What you are asked to do:
Reproduce the data with "contrées sauvages" swapped for "terres sauvages" and nothing else changed.

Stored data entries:
= Beginning of Section =
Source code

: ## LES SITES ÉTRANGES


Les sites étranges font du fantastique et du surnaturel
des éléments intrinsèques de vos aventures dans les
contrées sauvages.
= End of Section =
Exercise result:
Source code

: ## LES SITES ÉTRANGES


Les sites étranges font du fantastique et du surnaturel
des éléments intrinsèques de vos aventures dans les
terres sauvages.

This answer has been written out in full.